Birds recognize human faces, voices

Some birds are able to identify their human friends by recognizing their faces and voices, which is the key to their ability to survive, says a new study.

London: Some birds are able to identify their human friends by recognizing their faces and voices, which is the key to their ability to survive, says a new study.
Animal behaviour experts from the Universities of Lincoln (Britain) and Vienna (Austria) who worked with pigeons and crows in two separate studies, show that pigeons can tell familiar and unfamiliar humans apart, by reading their facial features.

The team trained a group of pigeons to recognise the difference between photographs of familiar and unfamiliar objects, the journal Avian Biology Research reported.

These experimental pigeons, along with a group of untrained counterparts, were then shown photographs of pairs of human faces. One face was of a person familiar to the birds whilst the other was of someone they had not seen before, said a university statement.

The first group was able to recognise and classify familiar people using only their faces, whereas the birds without prior training failed. The results show that pigeons can discriminate between the familiar and unfamiliar people and can do this on solely using facial characteristics.

Lincoln`s lead researcher Anna Wilkinson, from its the School of Life Sciences, said: "Such advanced cognitive processes have rarely been observed in pigeons and suggest that they not only recognise individual humans but also know who they know -- something which could be very important for survival."
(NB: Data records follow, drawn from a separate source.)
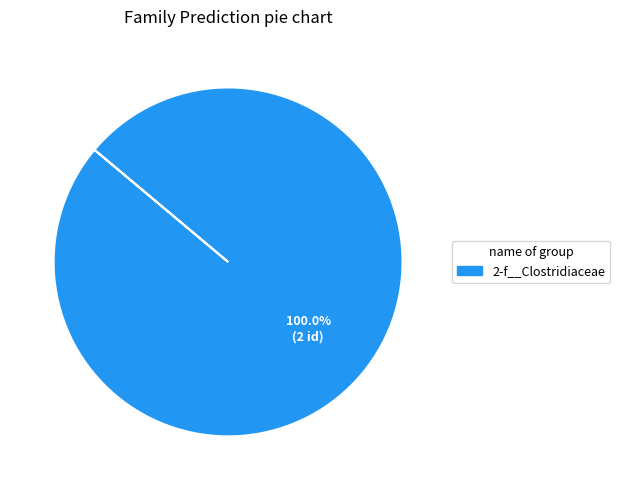

Is there any slice that represents more than half of the pie?

Yes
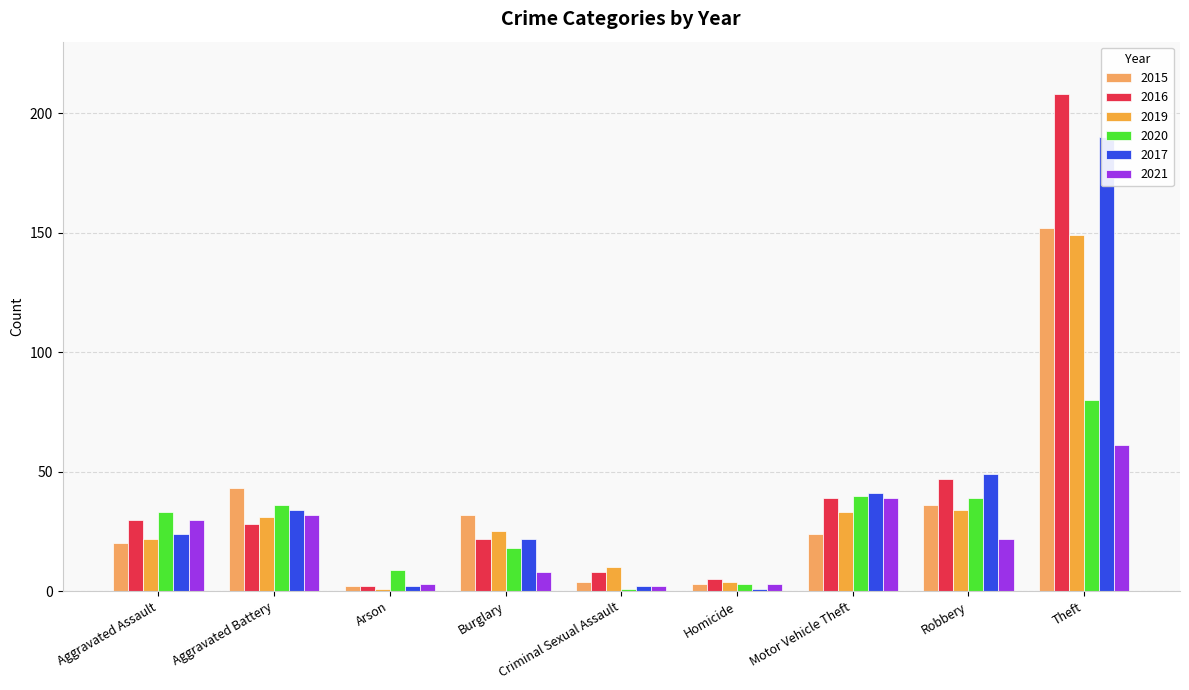

What is the label of the 2nd bar from the left?

Aggravated Battery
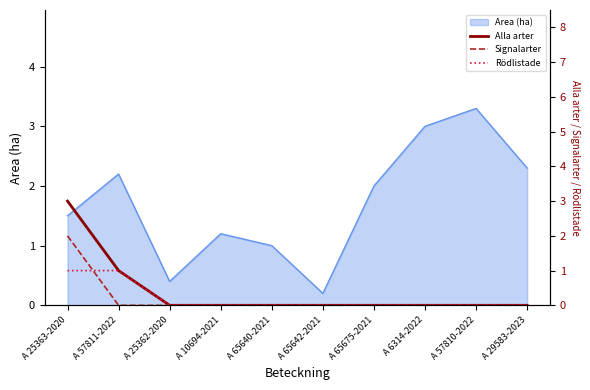

Where is Signalarter nearest to the value 1?

A 25363-2020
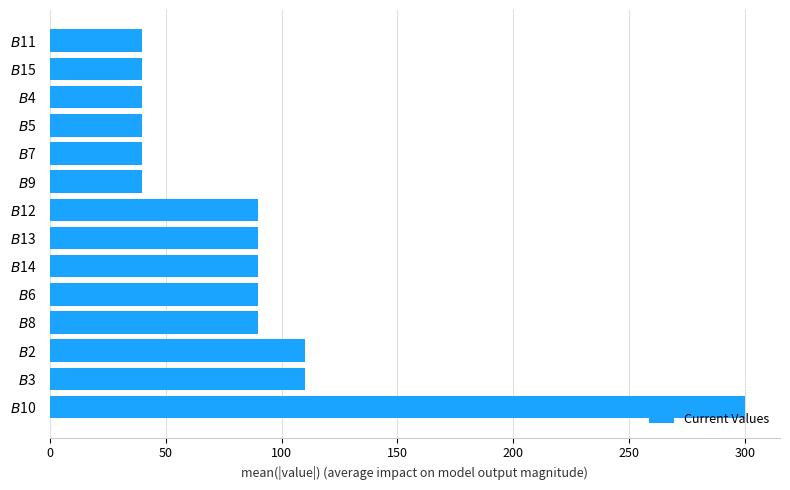

What is the difference between the maximum and minimum values?

260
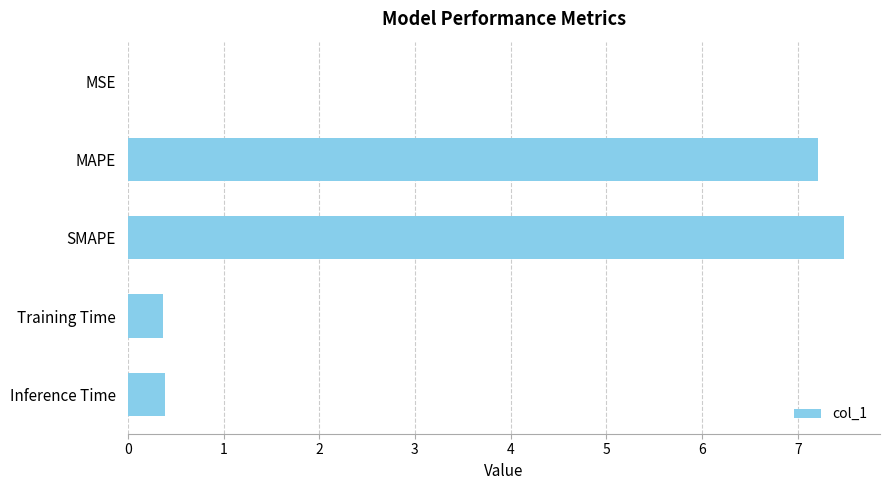

How many series are shown in this chart?

1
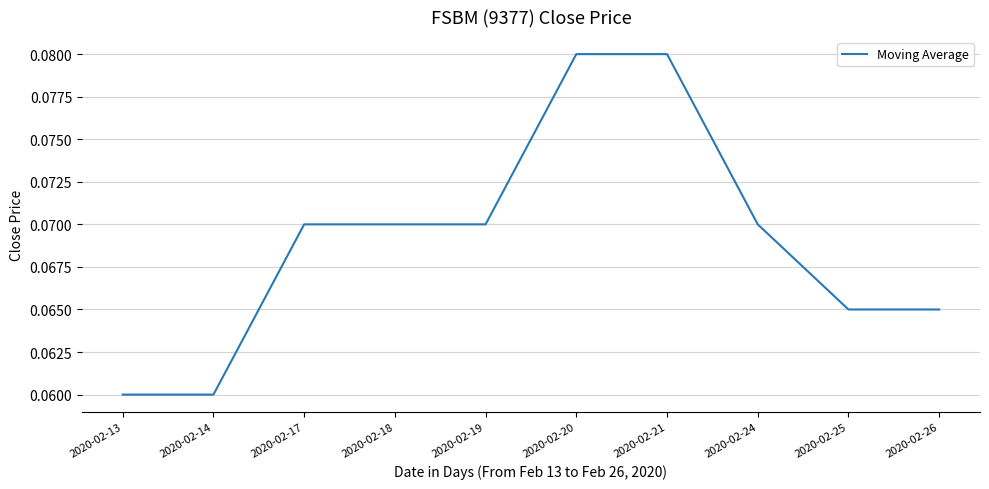

Between 2020-02-18 and 2020-02-20, which is larger?

2020-02-20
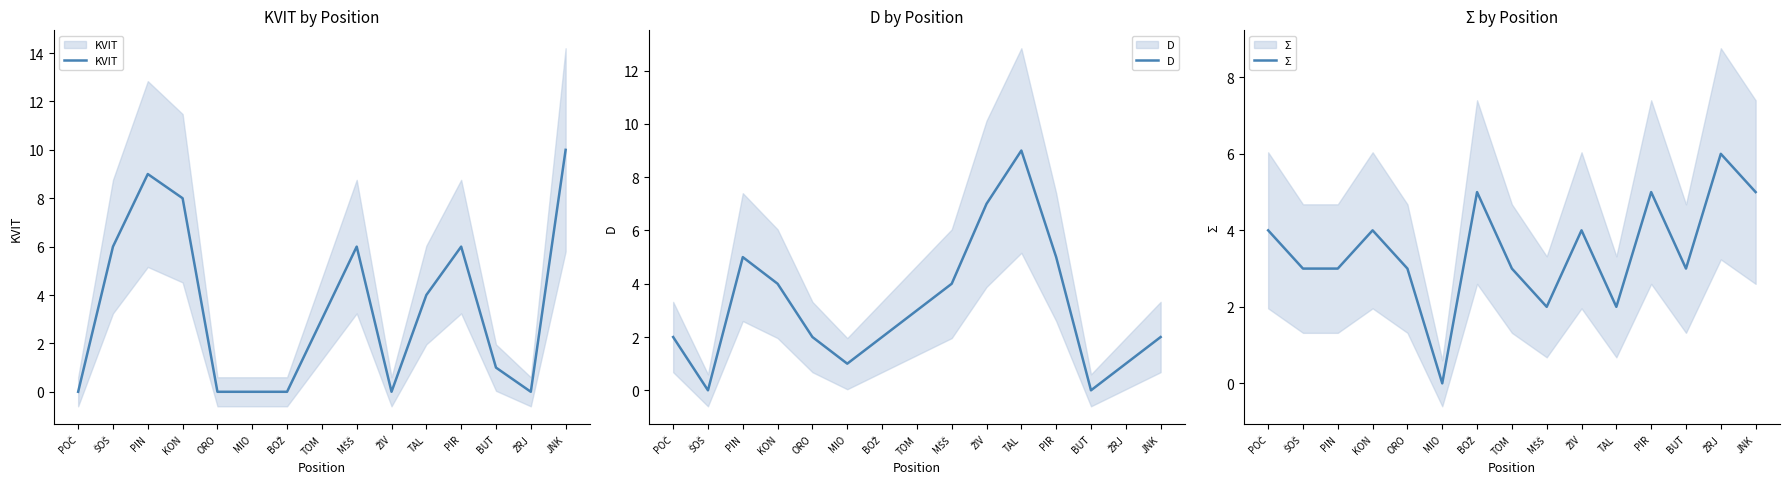

Is it true that D equals 2 at ŽRJ?

False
In a separate study, the team investigated the ability of carrion crows to differentiate between the voices and calls of familiar and unfamiliar humans and jackdaws, or `heterospecific individuals` or those outside of their own species, the journal Animal Cognition reported.

Previous research has focused on crows` ability to recognise and communicate with their own species.

The crows responded significantly more often to unfamiliar than familiar human voices and, conversely, responded more to familiar than unfamiliar jackdaw calls.

These results provide the first evidence that birds can discriminate between familiar and unfamiliar heterospecific individuals using auditory stimuli.